Before and After Demo[edit]

TODO : Will be added soon...

What next?[edit]

As discussed earlier in the article, optimizations must be viewed in the context of the end use of product. In the continuum, it would be unfair to suggest/ believe that no further optimizations are possible.

This section describes additional steps that are planned in near future. It also lists alternatives that can be tried out.

Short term[edit]

  • Specific patches shall be added soon to:
    • Implement the use-case 2 described above
    • Boost the MPU frequency early in the boot process

Long term[edit]

  • Support for other platforms

More things to try[edit]

  • Developers would also notice that U-Boot sources in this PSP release are based-off 2010.06 release. Cache support was added to ARM architectures in 2010.09. Migration to this U-Boot version can speed up the U-Boot execution and kernel decompression.
  • Barebox is another bootloader that can be used instead of U-Boot.
  • UBIFS is a new filesystem that may be considered instead of JFFS2. Since it doesn't need to scan the media while mounting, filesystem can be mounted in few milliseconds.
  • Use LZO compression instead of default GZIP for the Linux kernel. It is expected to speed-up kernel decompression.
    • If NOR flash is used then kernel compression isn't required.


Developers should identify the right set of patches to (rework and) apply in their products. Then, use the learnings from the discussion above to further optimize the boot time.

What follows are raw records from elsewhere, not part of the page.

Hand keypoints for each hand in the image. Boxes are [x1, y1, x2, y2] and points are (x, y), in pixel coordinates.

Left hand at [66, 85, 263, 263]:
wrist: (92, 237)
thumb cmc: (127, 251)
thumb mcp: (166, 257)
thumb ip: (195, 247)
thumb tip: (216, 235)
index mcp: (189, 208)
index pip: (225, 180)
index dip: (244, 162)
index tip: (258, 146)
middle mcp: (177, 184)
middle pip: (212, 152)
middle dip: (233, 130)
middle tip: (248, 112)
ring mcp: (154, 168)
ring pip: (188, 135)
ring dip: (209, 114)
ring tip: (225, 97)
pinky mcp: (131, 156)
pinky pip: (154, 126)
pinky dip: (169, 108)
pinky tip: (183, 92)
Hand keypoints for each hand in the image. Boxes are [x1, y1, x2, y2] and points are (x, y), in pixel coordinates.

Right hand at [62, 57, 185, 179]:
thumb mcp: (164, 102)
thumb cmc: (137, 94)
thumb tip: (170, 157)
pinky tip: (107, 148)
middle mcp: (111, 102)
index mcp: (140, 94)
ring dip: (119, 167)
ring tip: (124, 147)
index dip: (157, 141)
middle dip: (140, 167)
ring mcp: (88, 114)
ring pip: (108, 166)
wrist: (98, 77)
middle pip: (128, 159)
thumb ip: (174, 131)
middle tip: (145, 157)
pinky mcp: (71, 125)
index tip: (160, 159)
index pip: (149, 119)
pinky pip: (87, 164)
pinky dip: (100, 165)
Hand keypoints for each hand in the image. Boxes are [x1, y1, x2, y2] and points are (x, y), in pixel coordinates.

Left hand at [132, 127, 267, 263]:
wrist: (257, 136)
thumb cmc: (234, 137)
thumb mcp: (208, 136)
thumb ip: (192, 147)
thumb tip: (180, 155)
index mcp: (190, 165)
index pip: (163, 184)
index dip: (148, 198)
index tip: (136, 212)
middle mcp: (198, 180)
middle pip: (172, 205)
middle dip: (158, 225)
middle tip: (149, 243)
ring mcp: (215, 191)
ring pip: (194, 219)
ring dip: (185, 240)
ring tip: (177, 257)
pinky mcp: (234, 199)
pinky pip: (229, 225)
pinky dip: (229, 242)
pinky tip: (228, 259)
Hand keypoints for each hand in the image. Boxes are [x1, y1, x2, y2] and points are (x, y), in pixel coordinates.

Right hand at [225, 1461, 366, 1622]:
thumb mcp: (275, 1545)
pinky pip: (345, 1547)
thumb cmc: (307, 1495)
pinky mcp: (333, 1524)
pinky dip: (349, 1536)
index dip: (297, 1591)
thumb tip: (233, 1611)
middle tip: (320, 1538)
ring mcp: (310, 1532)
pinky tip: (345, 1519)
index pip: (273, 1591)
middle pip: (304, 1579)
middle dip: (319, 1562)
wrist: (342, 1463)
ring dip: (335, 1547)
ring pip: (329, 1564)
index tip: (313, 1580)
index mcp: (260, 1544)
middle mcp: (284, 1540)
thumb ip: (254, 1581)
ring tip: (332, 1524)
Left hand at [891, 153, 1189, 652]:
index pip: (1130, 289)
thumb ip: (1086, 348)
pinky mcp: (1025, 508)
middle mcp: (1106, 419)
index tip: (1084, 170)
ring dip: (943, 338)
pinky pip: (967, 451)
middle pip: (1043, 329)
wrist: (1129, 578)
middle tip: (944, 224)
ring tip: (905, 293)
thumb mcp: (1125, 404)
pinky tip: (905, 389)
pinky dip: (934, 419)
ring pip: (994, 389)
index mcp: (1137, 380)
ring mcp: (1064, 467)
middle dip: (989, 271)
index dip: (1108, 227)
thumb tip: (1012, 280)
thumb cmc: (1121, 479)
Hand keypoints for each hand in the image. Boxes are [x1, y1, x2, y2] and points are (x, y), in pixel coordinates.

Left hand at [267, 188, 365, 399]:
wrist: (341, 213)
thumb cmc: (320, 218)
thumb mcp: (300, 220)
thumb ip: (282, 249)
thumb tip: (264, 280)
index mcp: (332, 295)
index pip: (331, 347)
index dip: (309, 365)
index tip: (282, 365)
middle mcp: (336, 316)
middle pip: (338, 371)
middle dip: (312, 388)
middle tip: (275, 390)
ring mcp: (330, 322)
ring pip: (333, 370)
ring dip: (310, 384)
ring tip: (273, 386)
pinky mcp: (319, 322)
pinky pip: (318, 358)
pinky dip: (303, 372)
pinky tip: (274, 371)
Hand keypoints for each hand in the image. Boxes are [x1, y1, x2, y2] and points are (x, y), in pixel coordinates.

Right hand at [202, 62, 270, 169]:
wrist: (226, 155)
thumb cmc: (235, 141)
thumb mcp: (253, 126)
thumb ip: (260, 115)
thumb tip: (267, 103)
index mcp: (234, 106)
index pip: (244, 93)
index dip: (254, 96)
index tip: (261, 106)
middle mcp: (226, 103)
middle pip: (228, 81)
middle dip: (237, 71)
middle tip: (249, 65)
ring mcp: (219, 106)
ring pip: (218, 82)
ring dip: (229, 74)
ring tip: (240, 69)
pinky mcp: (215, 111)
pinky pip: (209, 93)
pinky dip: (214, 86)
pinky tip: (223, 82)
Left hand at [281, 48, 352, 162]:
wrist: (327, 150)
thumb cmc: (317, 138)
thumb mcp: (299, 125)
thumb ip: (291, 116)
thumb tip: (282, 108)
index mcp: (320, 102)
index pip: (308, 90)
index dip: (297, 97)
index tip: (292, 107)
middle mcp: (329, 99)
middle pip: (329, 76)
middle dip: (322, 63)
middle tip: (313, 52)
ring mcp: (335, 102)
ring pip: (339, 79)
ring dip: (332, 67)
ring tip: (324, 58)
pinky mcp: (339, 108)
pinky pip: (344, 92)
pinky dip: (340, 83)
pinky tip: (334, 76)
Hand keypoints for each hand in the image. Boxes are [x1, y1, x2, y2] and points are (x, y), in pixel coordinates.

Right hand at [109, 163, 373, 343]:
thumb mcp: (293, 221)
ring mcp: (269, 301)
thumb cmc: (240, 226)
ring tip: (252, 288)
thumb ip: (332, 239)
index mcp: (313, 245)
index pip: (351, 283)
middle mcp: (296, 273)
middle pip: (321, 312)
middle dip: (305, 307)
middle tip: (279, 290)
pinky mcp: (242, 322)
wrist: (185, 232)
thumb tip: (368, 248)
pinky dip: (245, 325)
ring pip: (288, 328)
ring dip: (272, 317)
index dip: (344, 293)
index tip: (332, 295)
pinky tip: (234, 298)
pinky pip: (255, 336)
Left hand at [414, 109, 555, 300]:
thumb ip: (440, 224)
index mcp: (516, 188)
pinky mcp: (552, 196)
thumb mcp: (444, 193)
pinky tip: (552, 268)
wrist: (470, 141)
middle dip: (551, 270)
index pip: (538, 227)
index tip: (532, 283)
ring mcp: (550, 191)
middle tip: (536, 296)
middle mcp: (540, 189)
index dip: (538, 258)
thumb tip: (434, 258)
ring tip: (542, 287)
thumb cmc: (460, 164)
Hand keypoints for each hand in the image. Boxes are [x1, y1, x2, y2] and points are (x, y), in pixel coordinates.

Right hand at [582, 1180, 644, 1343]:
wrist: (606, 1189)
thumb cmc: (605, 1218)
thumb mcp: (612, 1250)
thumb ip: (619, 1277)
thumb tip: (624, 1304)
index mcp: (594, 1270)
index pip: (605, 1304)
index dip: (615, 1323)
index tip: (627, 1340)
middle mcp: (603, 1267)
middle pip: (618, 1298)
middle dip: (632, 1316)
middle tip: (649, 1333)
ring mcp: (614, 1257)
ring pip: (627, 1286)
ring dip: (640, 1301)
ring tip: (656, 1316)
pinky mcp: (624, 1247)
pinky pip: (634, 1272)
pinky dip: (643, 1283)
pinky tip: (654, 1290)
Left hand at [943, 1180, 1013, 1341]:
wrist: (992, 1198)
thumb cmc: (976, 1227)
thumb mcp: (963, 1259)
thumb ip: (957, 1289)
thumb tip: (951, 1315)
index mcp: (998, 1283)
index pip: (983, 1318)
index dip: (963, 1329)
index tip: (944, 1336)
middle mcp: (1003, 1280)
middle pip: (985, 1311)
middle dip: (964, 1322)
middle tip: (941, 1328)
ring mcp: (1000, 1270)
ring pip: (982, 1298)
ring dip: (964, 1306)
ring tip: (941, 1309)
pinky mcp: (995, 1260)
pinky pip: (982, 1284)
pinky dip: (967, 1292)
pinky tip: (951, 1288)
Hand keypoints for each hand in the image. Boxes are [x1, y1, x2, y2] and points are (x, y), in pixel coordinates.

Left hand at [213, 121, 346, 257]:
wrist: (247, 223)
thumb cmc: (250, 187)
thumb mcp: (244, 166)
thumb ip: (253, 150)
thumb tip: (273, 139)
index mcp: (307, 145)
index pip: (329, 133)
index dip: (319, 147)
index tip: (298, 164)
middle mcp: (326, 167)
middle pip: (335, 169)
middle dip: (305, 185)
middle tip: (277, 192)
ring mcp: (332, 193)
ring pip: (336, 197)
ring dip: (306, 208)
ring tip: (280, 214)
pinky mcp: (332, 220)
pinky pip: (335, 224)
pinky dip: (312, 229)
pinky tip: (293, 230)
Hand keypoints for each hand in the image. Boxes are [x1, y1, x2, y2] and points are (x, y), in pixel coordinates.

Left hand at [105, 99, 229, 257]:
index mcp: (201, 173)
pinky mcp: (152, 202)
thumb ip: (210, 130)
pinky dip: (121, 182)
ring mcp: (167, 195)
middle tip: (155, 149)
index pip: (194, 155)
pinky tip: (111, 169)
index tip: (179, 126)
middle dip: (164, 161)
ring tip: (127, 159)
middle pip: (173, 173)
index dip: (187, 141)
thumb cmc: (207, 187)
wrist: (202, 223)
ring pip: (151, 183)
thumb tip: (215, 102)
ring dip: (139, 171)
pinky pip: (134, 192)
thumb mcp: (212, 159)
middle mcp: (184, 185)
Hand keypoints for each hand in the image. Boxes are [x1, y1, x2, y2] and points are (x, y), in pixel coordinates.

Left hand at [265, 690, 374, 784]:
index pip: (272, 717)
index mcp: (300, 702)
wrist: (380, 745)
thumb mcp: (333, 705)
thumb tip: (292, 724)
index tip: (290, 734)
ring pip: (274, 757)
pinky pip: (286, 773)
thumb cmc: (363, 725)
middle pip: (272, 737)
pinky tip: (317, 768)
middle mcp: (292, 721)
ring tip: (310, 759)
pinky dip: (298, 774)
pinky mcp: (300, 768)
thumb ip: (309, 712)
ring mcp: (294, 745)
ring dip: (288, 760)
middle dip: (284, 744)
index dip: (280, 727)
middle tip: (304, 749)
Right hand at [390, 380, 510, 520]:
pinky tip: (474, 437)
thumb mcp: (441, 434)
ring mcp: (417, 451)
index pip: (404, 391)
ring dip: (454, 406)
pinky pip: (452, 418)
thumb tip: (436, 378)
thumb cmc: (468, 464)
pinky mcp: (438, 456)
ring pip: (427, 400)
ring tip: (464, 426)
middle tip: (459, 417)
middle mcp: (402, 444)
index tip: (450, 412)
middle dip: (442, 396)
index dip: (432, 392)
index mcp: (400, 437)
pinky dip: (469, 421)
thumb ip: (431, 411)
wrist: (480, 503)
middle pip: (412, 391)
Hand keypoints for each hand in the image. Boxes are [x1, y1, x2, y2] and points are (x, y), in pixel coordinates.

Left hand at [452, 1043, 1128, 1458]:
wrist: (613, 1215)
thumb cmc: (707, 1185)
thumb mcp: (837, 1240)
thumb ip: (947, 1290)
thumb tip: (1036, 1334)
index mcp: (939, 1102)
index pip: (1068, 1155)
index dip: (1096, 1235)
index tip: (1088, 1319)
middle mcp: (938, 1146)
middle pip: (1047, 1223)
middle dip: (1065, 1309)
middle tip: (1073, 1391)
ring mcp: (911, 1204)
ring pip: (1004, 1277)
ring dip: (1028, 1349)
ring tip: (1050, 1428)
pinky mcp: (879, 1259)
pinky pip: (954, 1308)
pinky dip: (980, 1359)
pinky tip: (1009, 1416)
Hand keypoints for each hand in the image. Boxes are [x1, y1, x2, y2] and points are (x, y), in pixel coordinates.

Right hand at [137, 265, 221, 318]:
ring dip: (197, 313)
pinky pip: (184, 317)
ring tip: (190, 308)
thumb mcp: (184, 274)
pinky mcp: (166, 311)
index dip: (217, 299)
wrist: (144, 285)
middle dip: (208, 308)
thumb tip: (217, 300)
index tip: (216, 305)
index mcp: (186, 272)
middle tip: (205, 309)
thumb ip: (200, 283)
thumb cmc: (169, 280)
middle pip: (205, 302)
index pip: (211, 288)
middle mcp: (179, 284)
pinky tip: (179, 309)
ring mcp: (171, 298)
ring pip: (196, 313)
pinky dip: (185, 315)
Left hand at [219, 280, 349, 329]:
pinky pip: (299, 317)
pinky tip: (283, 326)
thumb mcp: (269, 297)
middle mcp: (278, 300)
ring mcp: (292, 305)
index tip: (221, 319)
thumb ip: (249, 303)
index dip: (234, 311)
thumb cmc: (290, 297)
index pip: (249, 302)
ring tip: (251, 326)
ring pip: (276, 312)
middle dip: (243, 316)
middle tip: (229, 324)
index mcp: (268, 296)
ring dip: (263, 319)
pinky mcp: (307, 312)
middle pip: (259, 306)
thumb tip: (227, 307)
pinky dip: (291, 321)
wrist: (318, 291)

Frequently Asked Questions[edit]

What does the prefix qb_ in the branch names indicate?
This prefix is derived from quick boot. Since Fastboot is already being used in entirely different context, this was next best choice.
Where are the patches corresponding to use case 2 defined above?
They are work-in-progress. Will soon be posted to these same branches...
Some of the patches are quite generic. Shouldn't they be up-streamed into respective projects?
Very true. Some of these patches were already posted upstream. They will be posted soon.
Why don't we see compiler option -O3 being turned on?
Overall time for execution includes two components:
  • Time to load binary from the storage medium
  • Actual execution time
Adding option -O3 causes significant increase in the size of generated binaries (as against -Os). Additional time taken to load the binary offsets any gains achieved through -O3. Based on current experiments, -O3 would make more sense for platforms that use NOR flash as boot medium.
Can it get me to 1 second boot?
Depends on the target system. If the product functionality can be met by a very small kernel and filesystem, then same techniques can help in achieving a 1-sec boot as well. May be less... because we may be able to eliminate a bootloader stage altogether.
When should we add a splash?
Splash is added to indicate that system is getting ready - quite useful if system takes long to boot. Earliest opportunity (in current implementation) to show a splash screen is u-boot. Size of image being used for splash will impact the boot time.
This can be a useful mechanism for branding as well. To use / avoid a splash screen is a compromise between these factors.